● **Consigne écrite**
Prolongez l'article sur l'exposition Charlotte Perriand à la Fondation Louis Vuitton au-delà de sa dernière phrase.

● **Texte extrait**

****************************************

Les espaces de Charlotte Perriand s’ouvrent à la Fondation Louis Vuitton
“Le monde nouveau de Charlotte Perriand” est le titre bien choisi de la très belle exposition qui ouvre demain à la Fondation Louis Vuitton. L’occasion rêvée de déambuler chez Charlotte Perriand comme si elle vous avait invités !
La démarche est chrono-thématique. Nous suivons l’évolution des intérêts de Charlotte Perriand de 1927, date où elle devient associée de Le Corbusier et Pierre Jeanneret pour l’équipement mobilier, jusqu’à sa mort, le 27 octobre 1999. Les dates de vie de Charlotte Perriand parlent d’elles-mêmes : 1903-1999. Elle incarne le XXe siècle et toute son oeuvre est un reflet des mouvements d’avant-garde qui ont secoué le siècle guerrier.
Elle s’empare des techniques automobiles pour créer des divans aux allures chromés. Elle, peut-on parler d’exil, passe la Seconde Guerre Mondiale de l’autre côté du front, au Japon, où elle est nommée, en 1940, conseillère pour l’art industriel … elle y restera jusqu’en 1946. On voit alors ses iconiques Fauteuil grand confort ( 1928) ou Chaise longue basculante (1928-29) être réinterprétés avec des matériaux venus d’Asie comme le Bambou.
L’un des grands apports de l’exposition est la place des reconstitutions. A plusieurs reprises, nous entrons réellement dans le monde de Pierrand, où les réflexions sont semblables à celle de Le Corbusier. Elle met l’humain au centre dans une volonté pratique qui parfois atteint ses limites. C’est le cas pour les logements Aux Arcs, minuscules … mais fonctionnels !

****************************************

● **Données fournies**

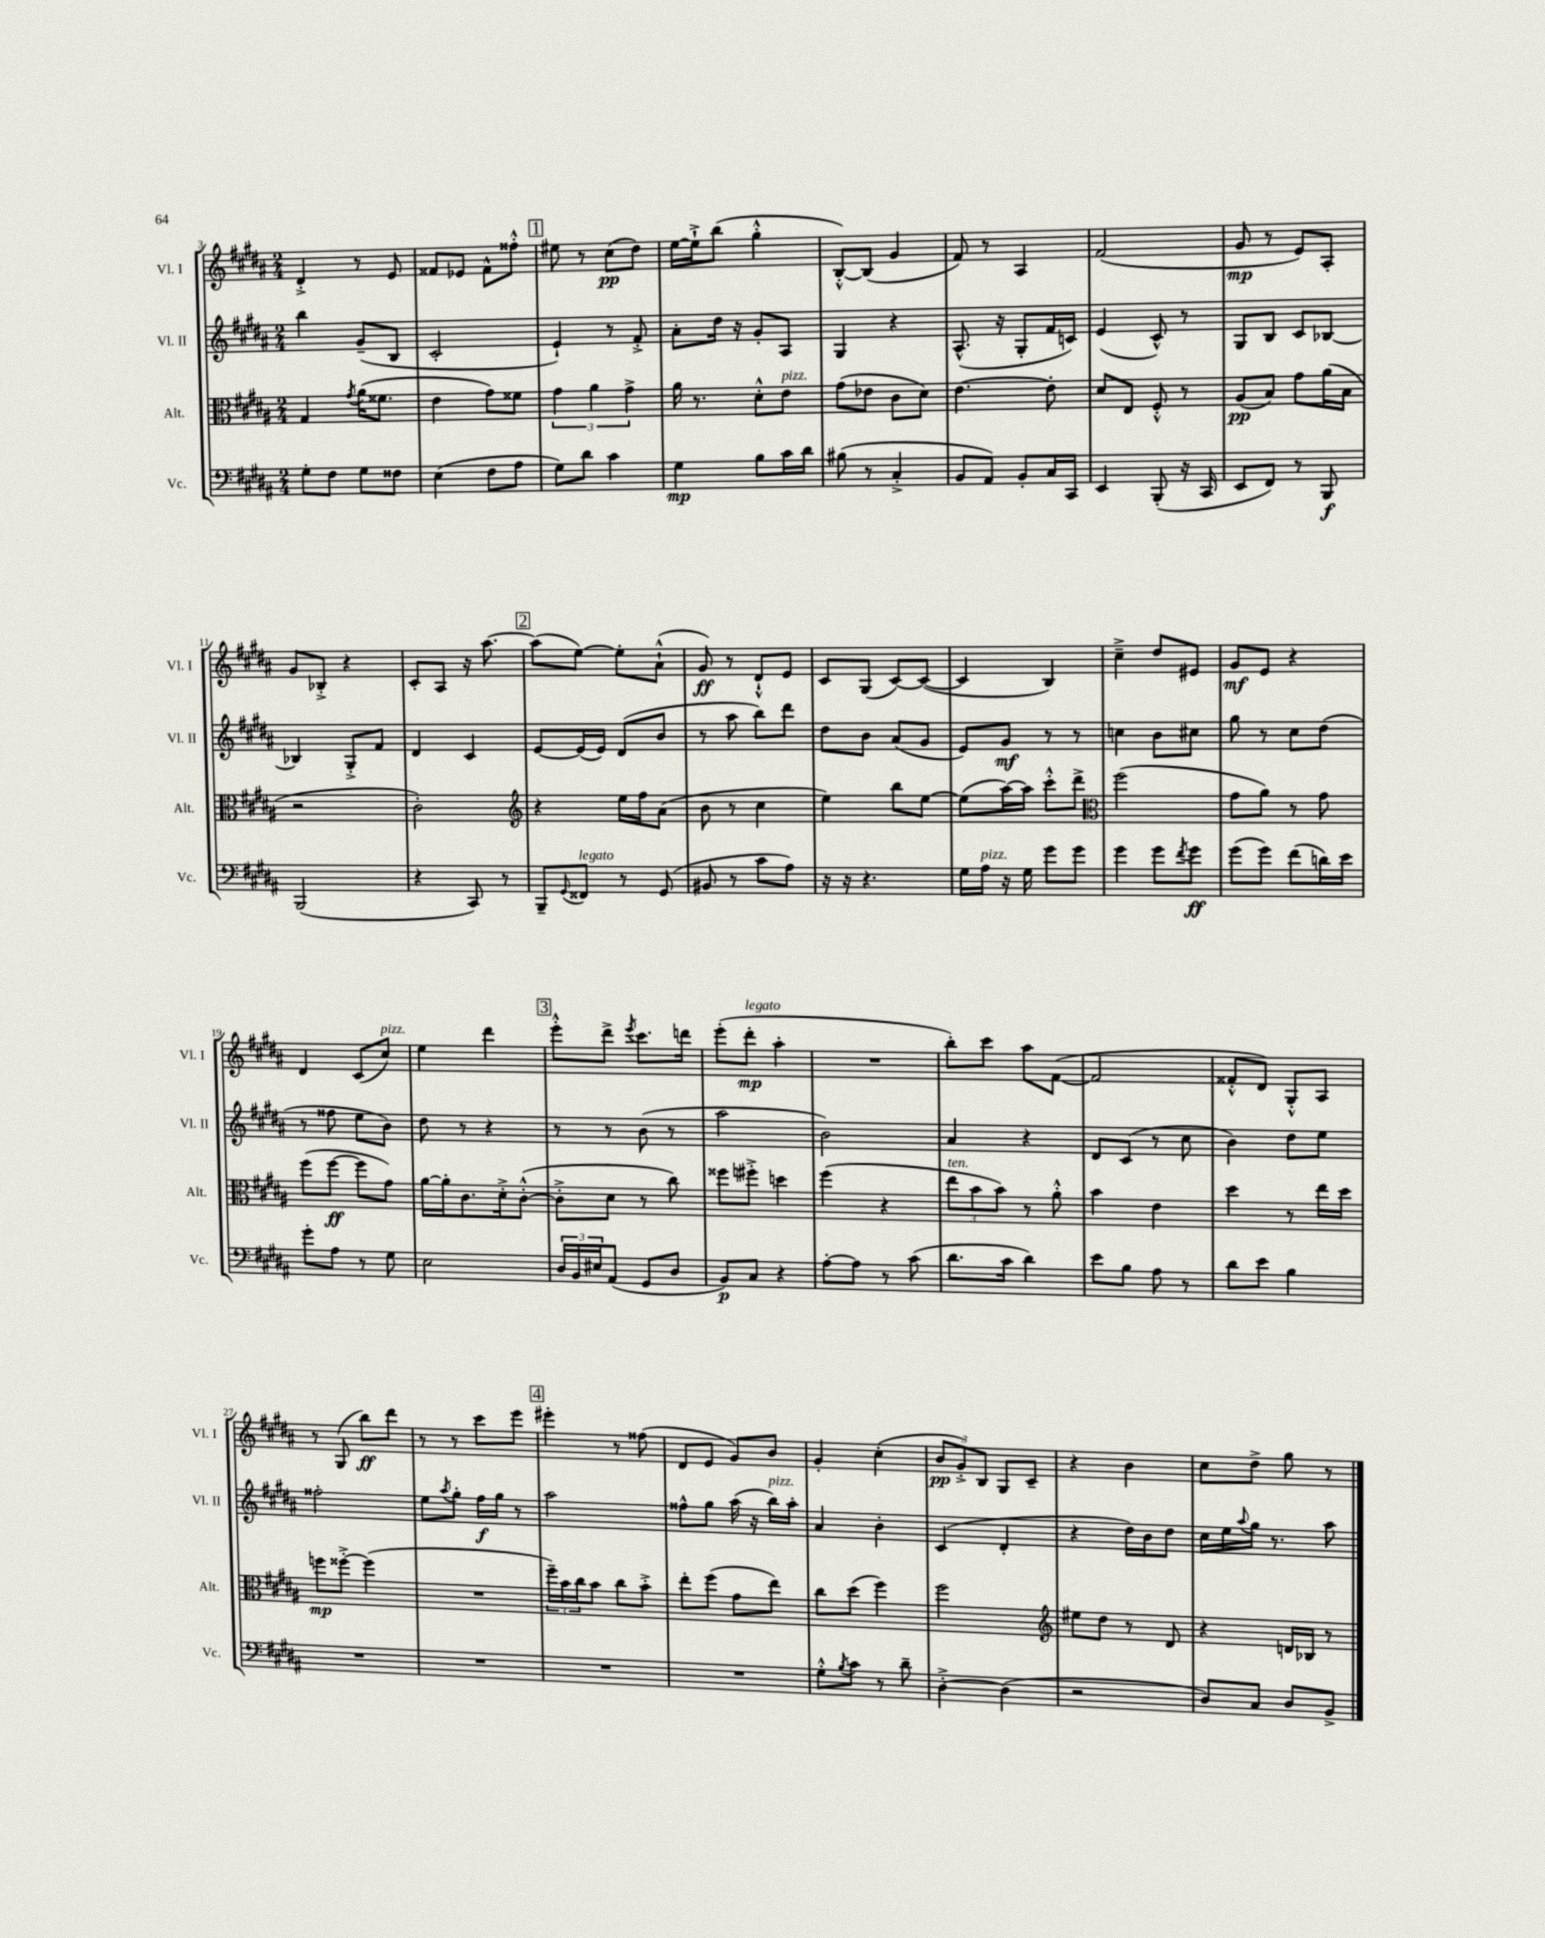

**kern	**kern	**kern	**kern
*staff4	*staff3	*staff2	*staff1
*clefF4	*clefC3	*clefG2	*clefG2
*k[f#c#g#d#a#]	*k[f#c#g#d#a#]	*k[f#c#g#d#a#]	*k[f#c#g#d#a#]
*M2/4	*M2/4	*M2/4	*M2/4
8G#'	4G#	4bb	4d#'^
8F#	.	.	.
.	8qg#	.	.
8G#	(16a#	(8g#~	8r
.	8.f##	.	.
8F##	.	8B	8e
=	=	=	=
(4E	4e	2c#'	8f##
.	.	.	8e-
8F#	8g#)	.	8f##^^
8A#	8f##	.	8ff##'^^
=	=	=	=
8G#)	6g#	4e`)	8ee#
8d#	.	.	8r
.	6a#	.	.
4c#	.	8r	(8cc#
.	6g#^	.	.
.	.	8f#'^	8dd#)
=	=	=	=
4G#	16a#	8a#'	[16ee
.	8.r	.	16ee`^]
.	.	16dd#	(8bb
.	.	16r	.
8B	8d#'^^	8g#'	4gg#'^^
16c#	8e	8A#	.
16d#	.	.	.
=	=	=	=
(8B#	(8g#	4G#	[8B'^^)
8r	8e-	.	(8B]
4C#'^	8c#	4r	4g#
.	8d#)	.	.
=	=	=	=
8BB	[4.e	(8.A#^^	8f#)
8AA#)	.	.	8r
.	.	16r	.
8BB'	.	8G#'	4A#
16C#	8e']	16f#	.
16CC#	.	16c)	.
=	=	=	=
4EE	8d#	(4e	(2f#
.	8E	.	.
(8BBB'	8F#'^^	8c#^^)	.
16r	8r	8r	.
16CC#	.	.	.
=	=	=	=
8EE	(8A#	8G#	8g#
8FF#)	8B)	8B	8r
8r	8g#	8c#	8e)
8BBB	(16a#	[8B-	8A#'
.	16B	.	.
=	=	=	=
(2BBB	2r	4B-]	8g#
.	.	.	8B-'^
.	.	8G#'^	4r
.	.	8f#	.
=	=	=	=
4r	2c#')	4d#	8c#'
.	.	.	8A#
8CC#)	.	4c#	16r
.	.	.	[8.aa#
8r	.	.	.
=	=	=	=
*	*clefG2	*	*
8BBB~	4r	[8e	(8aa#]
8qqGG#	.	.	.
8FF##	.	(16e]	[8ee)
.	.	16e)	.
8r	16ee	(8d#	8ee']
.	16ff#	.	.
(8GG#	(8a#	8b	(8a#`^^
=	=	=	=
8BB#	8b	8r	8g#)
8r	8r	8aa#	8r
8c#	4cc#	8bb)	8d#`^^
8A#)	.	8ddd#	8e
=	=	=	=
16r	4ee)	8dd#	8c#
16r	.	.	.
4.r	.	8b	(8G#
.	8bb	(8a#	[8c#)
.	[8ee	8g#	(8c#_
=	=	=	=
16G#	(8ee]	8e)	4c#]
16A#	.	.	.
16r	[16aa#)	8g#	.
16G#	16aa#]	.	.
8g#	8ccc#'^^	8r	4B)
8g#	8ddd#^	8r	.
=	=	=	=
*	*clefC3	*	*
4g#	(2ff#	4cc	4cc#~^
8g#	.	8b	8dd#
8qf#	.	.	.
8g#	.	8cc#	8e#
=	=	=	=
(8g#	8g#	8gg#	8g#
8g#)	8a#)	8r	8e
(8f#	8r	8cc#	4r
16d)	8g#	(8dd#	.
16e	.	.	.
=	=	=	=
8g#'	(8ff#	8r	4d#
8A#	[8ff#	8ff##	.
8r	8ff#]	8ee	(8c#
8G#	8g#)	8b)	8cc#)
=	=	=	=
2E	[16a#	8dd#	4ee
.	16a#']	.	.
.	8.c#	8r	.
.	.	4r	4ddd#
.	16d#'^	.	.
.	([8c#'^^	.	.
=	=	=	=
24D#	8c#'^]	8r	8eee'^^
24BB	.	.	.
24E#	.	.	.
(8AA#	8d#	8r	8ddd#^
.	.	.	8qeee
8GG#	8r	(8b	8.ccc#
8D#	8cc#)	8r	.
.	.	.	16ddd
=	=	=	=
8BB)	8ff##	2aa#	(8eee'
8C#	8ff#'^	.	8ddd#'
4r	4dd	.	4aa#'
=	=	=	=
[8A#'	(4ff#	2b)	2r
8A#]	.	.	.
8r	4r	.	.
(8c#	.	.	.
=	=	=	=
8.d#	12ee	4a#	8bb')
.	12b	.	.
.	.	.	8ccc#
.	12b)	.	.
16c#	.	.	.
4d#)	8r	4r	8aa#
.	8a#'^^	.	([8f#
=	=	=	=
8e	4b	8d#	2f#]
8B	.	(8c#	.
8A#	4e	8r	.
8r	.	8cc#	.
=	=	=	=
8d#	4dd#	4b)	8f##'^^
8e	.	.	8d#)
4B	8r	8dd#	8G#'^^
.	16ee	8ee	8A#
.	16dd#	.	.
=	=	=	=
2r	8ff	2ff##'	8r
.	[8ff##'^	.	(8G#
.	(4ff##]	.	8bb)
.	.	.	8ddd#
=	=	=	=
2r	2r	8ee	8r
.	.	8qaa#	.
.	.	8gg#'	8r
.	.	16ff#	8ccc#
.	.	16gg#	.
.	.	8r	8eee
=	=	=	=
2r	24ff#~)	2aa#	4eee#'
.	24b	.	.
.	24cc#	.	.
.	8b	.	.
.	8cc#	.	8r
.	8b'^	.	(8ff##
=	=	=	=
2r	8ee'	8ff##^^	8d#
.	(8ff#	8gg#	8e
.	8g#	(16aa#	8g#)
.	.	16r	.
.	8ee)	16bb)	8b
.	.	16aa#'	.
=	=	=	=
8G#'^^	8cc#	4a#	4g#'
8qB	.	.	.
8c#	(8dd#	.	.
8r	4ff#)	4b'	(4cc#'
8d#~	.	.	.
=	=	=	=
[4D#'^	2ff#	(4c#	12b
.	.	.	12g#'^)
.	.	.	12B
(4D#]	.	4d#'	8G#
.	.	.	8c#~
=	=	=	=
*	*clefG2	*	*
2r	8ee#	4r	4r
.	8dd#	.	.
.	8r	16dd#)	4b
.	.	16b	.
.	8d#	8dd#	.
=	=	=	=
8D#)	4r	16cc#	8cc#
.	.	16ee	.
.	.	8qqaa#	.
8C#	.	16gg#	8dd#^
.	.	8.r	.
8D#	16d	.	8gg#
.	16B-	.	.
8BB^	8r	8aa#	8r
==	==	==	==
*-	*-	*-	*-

****************************************

● **Réponse attendue**
Les deux mots clés pour comprendre Perriand sont modernité et actualité. Rien de ce qu’elle n’a fait n’a pris une ride. Les deux-cents œuvres montrées, quelques fois en situation ( Le refuge tonneau, Le salon d’automne, La maison de jeune homme ( et sa salle de gym avec vue sur un immense Fernand Leger! ), son appartement de Saint-Sulpice (avec gramophone intégré au bahut ! )) sont toutes des propositions de vie, jusqu’à ce chef d’oeuvre qu’est La maison au bord de l’eau (1934) dont l’installation ici à Vuitton est à couper le souffle, au bord de la cascade de Frank Gehry.
Deux cents pièces de design et d’architecture dialoguent avec les toiles d’autres icônes, Leger en majesté car il était un ami de Perriand. Souvent d’ailleurs, elle intègre des toiles à ses meubles, comme ce Picasso dans une fenêtre coulissante… Alors cette proximité qu’elle avait avec la peinture entraîne un festival. Des dizaines et des dizaines de toiles, il faudrait une journée pour tout voir. Les peintures de Leger, Picasso, Braque, Delaunay, Hantaï, Soulages…sont là accrochées aux murs de ces pièces qui sont toutes comme des appartements.
Cette immersion totale dans le geste de Perriand occupe absolument tout le bâtiment. C’est à tout point de vue gigantesque. Perriand a créé en 1950 cette idée si moderne : l’art d’habiter, et on ne rêve que d’une chose.. vivre chez elle.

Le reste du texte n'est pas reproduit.